Collected data entries:
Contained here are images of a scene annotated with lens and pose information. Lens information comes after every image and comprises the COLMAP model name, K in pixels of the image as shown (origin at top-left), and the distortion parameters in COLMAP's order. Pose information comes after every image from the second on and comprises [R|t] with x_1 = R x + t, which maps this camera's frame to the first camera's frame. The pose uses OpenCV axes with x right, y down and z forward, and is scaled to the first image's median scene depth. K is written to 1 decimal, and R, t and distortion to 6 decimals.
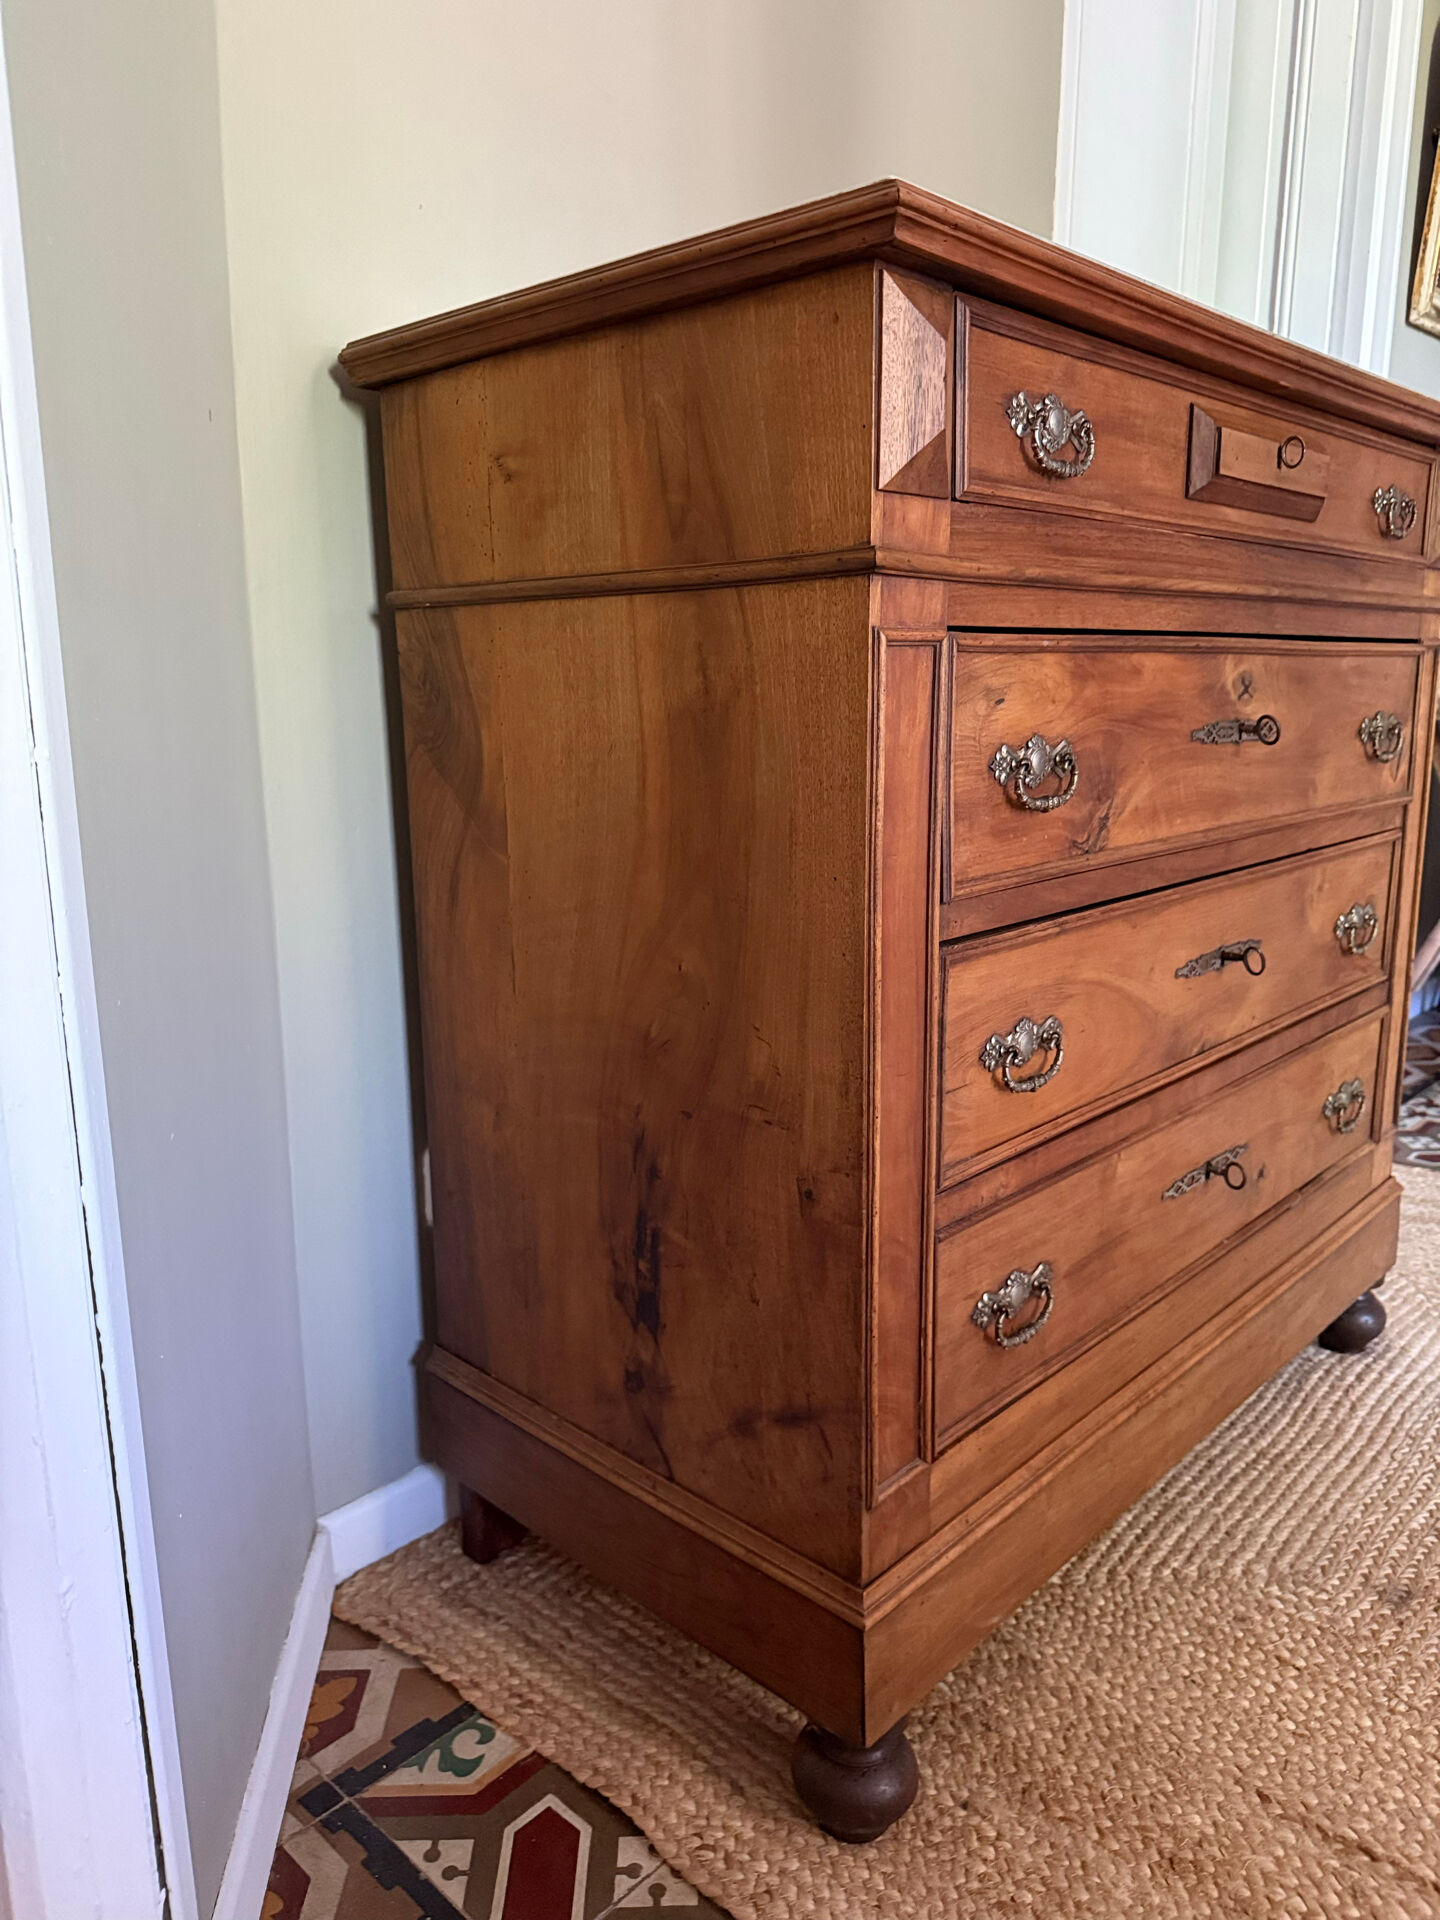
lens RADIAL K [[1366.2, 0, 721.4], [0, 1366.2, 965.0], [0, 0, 1]] dist [0.027748, -0.011437]
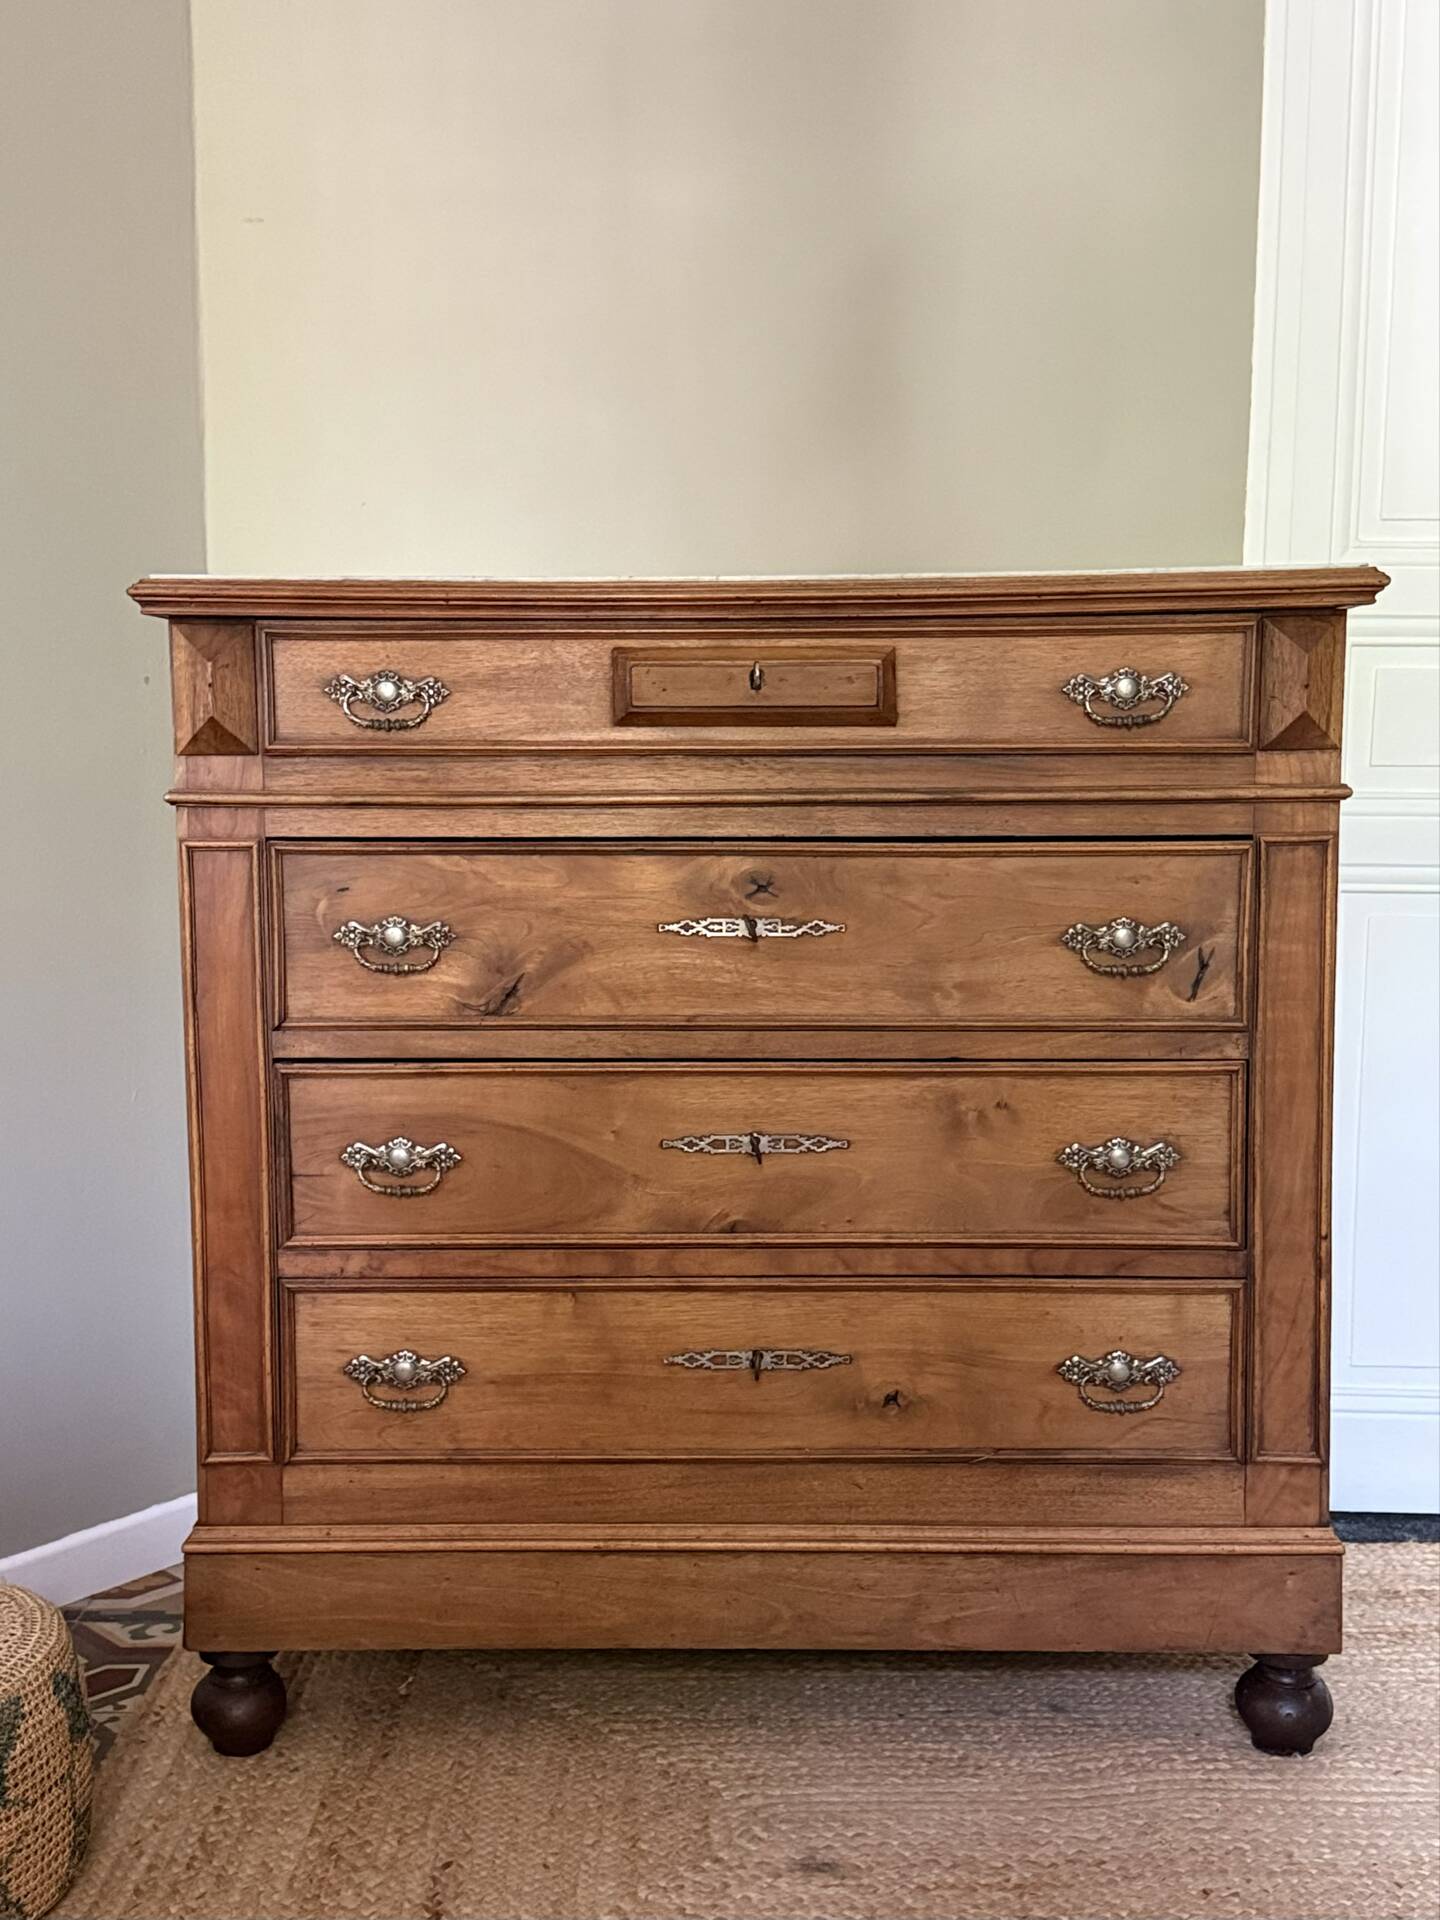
lens RADIAL K [[2106.9, 0, 720.0], [0, 2106.9, 960.0], [0, 0, 1]] dist [0.077324, -0.043791]
pose [[0.683019, 0.075627, -0.726475, 1.707788], [-0.154767, 0.987025, -0.042759, -0.079570], [0.713816, 0.141639, 0.685861, -0.136078]]
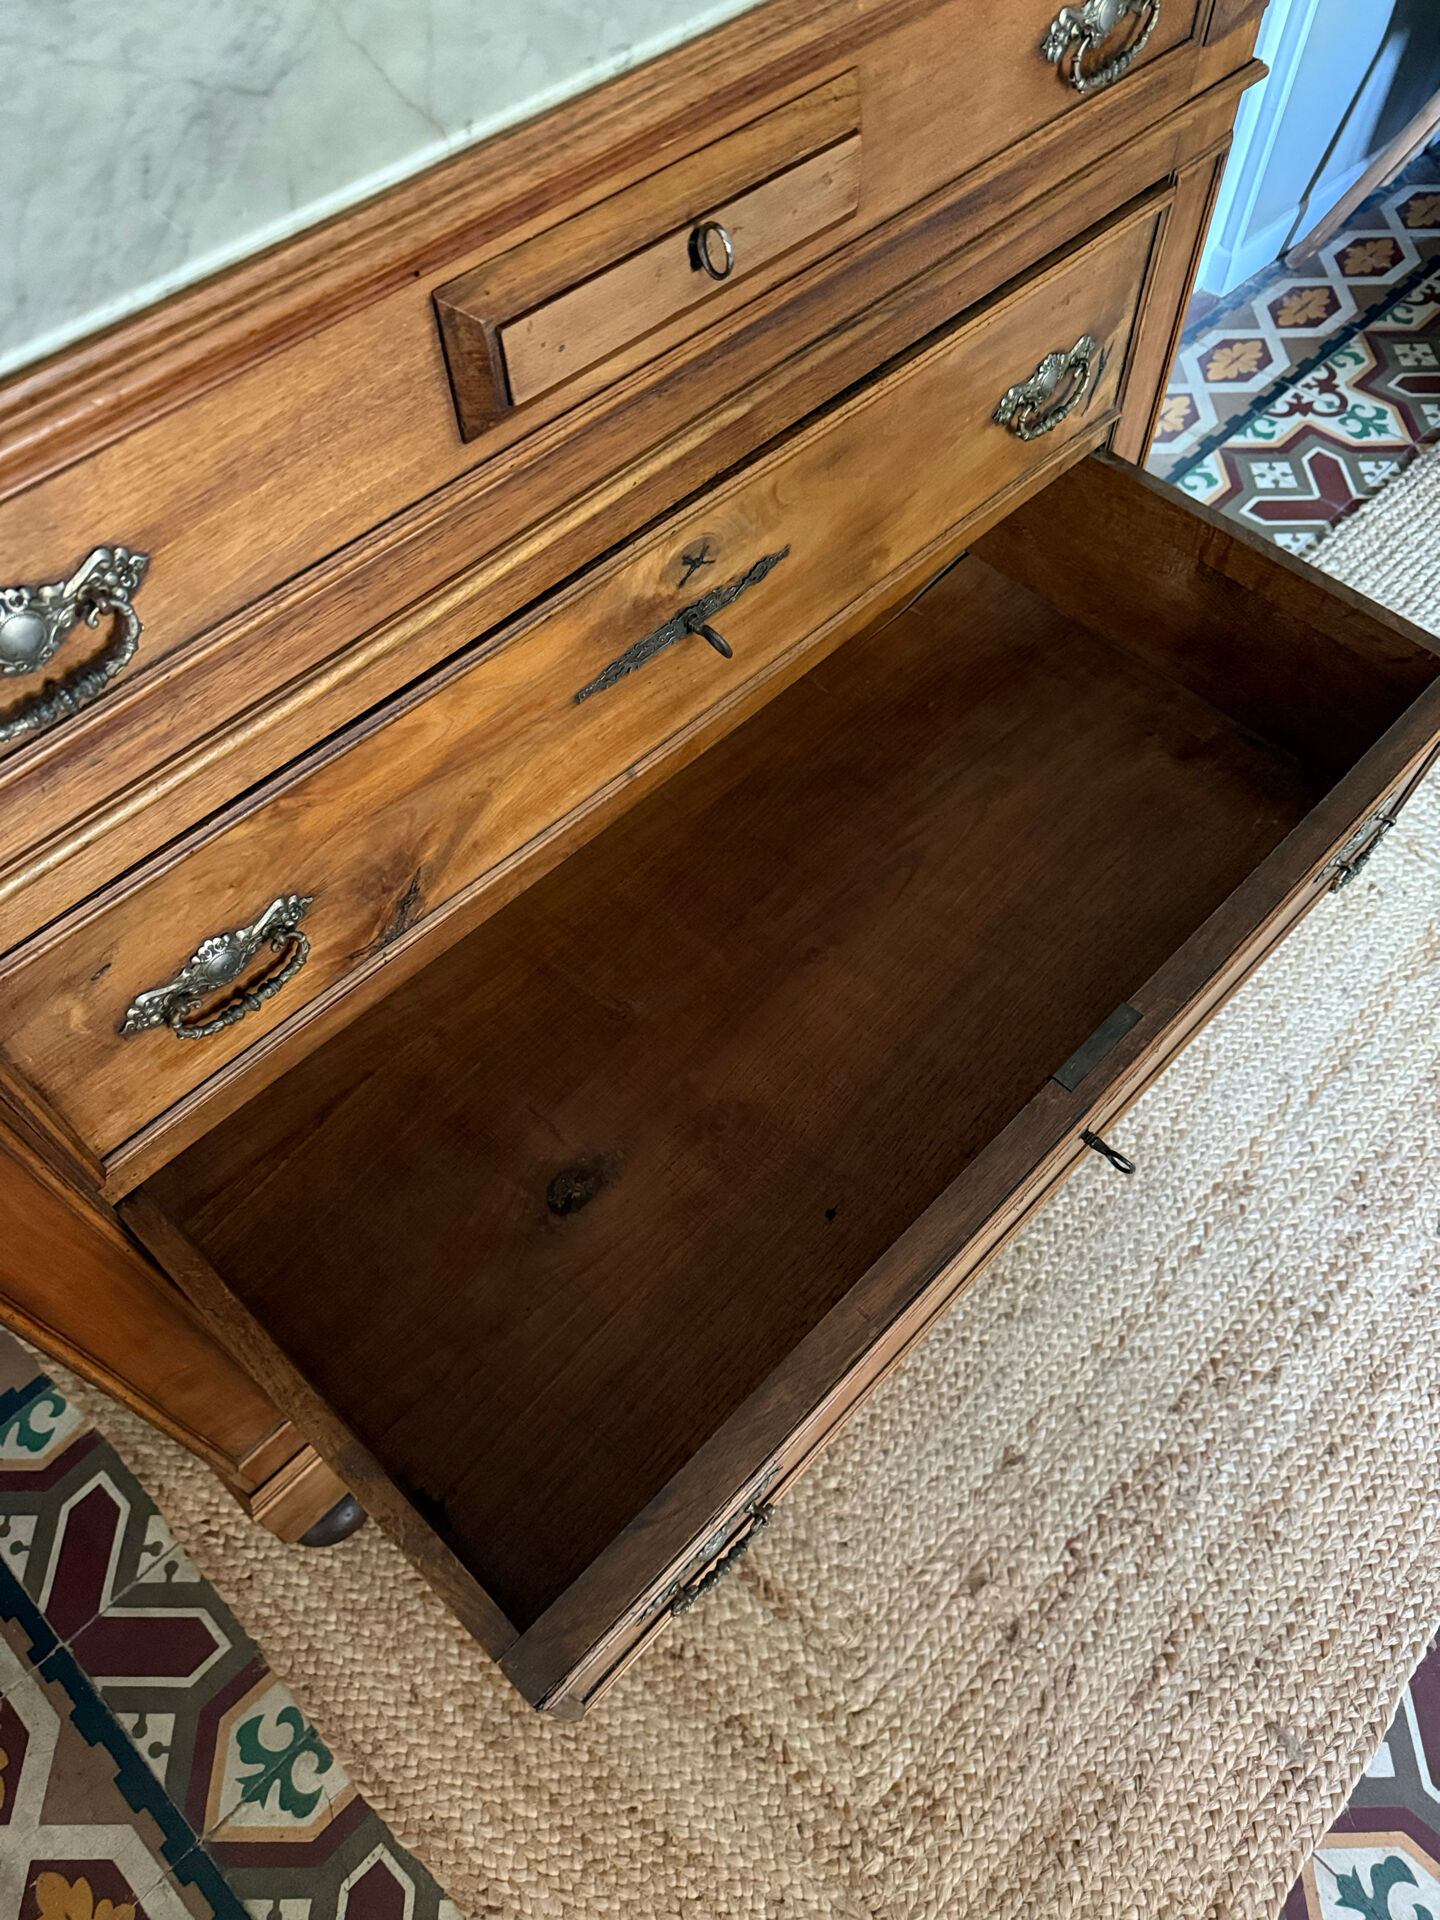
lens RADIAL K [[1366.2, 0, 721.4], [0, 1366.2, 965.0], [0, 0, 1]] dist [0.027748, -0.011437]
pose [[0.999663, 0.006187, -0.025208, 0.455633], [0.013421, 0.708041, 0.706043, -0.582605], [0.022217, -0.706144, 0.707720, 0.448188]]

ASSIGNED TASK: Can you write out every line of the material above word for word, leaving out the pictures?

RESPONSE BELOW:
Contained here are images of a scene annotated with lens and pose information. Lens information comes after every image and comprises the COLMAP model name, K in pixels of the image as shown (origin at top-left), and the distortion parameters in COLMAP's order. Pose information comes after every image from the second on and comprises [R|t] with x_1 = R x + t, which maps this camera's frame to the first camera's frame. The pose uses OpenCV axes with x right, y down and z forward, and is scaled to the first image's median scene depth. K is written to 1 decimal, and R, t and distortion to 6 decimals.
lens RADIAL K [[1366.2, 0, 721.4], [0, 1366.2, 965.0], [0, 0, 1]] dist [0.027748, -0.011437]
lens RADIAL K [[2106.9, 0, 720.0], [0, 2106.9, 960.0], [0, 0, 1]] dist [0.077324, -0.043791]
pose [[0.683019, 0.075627, -0.726475, 1.707788], [-0.154767, 0.987025, -0.042759, -0.079570], [0.713816, 0.141639, 0.685861, -0.136078]]
lens RADIAL K [[1366.2, 0, 721.4], [0, 1366.2, 965.0], [0, 0, 1]] dist [0.027748, -0.011437]
pose [[0.999663, 0.006187, -0.025208, 0.455633], [0.013421, 0.708041, 0.706043, -0.582605], [0.022217, -0.706144, 0.707720, 0.448188]]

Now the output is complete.